Usulan Perwira Aktif Masuk Kementerian Dikhawatirkan Jadi Kemunduran Demokrasi
Menurut Presiden Jokowi, belum ada kebutuhan mendesak untuk memasukkan perwira aktif ke kementerian atau lembaga negara. Berkembang kekhawatiran mundurnya sistem demokrasi jika usulan itu terwujud.
Oleh
NINO CITRA ANUGRAHANTO
·3 menit baca
SUKOHARJO, KOMPAS — Presiden Joko Widodo angkat bicara soal usulan dimasukkannya perwira aktif ke kementerian atau lembaga negara. Menurut dia, belum ada kebutuhan mendesak untuk melakukan hal tersebut. Berkembang pula kekhawatiran akan mundurnya sistem demokrasi jika usulan tersebut benar-benar terwujud.
”Saya melihat kebutuhannya belum mendesak,” jawab Presiden, saat ditanyai mengenai usulan tersebut, di sela-sela kunjungan kerjanya, di Kabupaten Sukoharjo, Jawa Tengah, Kamis (11/8/2022).
Usulan tersebut pertama kali disuarakan oleh Menteri Koordinator Bidang Kemaritiman dan Investasi Luhut Binsar Panjaitan. Menteri yang juga pernah bertugas menjadi TNI itu menyampaikan pendapatnya dalam acara silaturahmi nasional dan perayaan 19 Tahun Persatuan Purnawirawan TNI AD, di Kabupaten Bogor, Jawa Barat, Jumat (5/8/2022).
”Undang-Undang TNI itu sebenarnya ada satu hal yang perlu sejak saya Menko Polhukam, bahwa TNI ditugaskan di kementerian/lembaga atas permintaan dari institusi tersebut atas persetujuan presiden,” kata Luhut, dikutip dari keterangan tertulis Sekretariat Presiden.
Lewat cara itu, menurut Luhut, para perwira tinggi tak perlu lagi berebut jabatan. Pasalnya mereka bisa berkarier di luar institusi militer. Ia beranggapan, usulan yang dilontarkannya sudah berlaku bagi perwira aktif dari Polri. Untuk itu, pihaknya meminta hal yang sama berlaku pula pada jajaran TNI. Ia mengharapkan usulannya dipertimbangkan dalam perubahan Undang-Undang TNI.
Dihubungi terpisah, Dekan Fakultas Ilmu Sosial dan Politik Universitas Gadjah Mada Wawan Mas’udi menyampaikan, usulan tersebut bertentangan dengan agenda pokok reformasi. Dikhawatirkan, berlaku kembali dwifungsi ABRI (Angkatan Bersenjata Republik Indonesia) apabila diskursus yang berkembang nantinya ditindaklanjuti oleh para pemangku kepentingan.

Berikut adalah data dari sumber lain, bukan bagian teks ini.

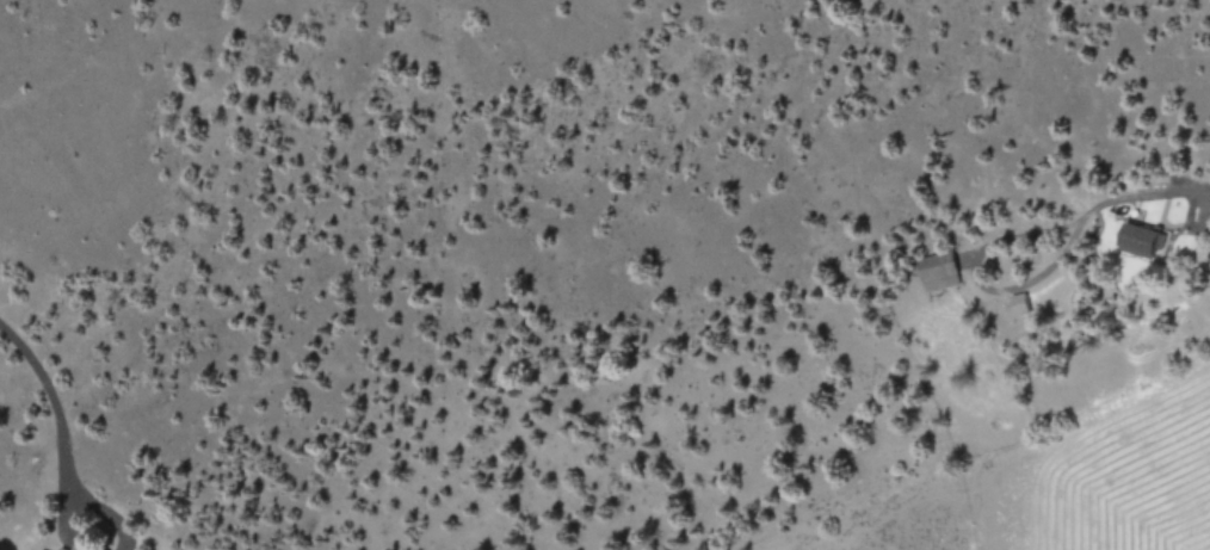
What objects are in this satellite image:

”Kalau ide-ide semacam ini (memasukkan perwira aktif ke kementerian dan lembaga) kembali masuk, itu akan terjadi kemunduran yang luar biasa,” ujar Wawan.

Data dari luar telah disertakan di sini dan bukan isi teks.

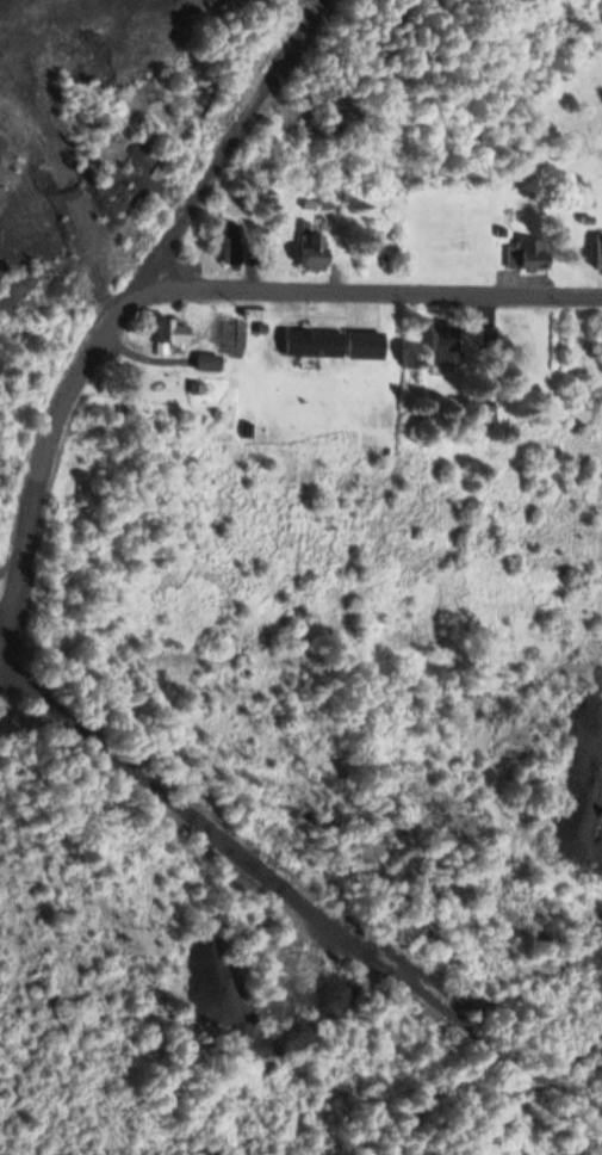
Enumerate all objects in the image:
building: (233, 242)
building: (313, 249)
building: (526, 252)
building: (600, 254)
road: (372, 287)
road: (124, 307)
building: (174, 329)
building: (446, 340)
building: (311, 342)
building: (363, 343)
building: (208, 360)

Menurut Wawan, presiden punya peranan penting agar usulan tersebut tidak berkembang menjadi kebijakan. Sebab, mekanisme perubahan undang-undang harus melalui pemerintah dan Dewan Perwakilan Rakyat. Untuk itu, keberpihakan presiden pada semangat reformasi sangat menentukan dalam persoalan ini.
Lebih lanjut, Wawan tak memungkiri persoalan masih banyak ditemui dari sistem pemerintahan sipil. Meski demikian, demokrasi tetap berjalan dengan baik. Persoalan yang ada semestinya diselesaikan dengan mekanisme yang tetap mengedepankan semangat demokrasi. Bukannya memasukkan perwira aktif dari jajaran militer dan kepolisian.
”Sistem demokrasi yang sehat ditandai dengan adanya supremasi sipil. Dalam arti, posisi dan jabatan di pemerintahan diduduki oleh kaum profesional berdasarkan merit system atau dipilih secara politik,” kata Wawan.
Sebenarnya, kata Wawan, militer bisa saja masuk ke dalam pemerintahan. Akan tetapi, mereka harus pensiun atau mundur dari kedinasannya di militer. Perwira aktif yang bisa masuk ke ranah kementerian dan lembaga seharusnya sesuai dengan ketugasannya di bidang pertahanan. Misalnya di Kementerian Politik, Hukum, dan Keamanan, Kementerian Pertahanan, hingga Badan Intelijen Negara.
”Tugas pertama dan utama militer itu untuk pertahanan. Kita tetap harus mendorong lahirnya militer yang profesional. Dengan demikian, fungsi utama pertahanan bisa dijaga. Jika tidak seperti itu, fungsi utama militer untuk pertahanan dan keamanan bisa terganggu,” kata Wawan.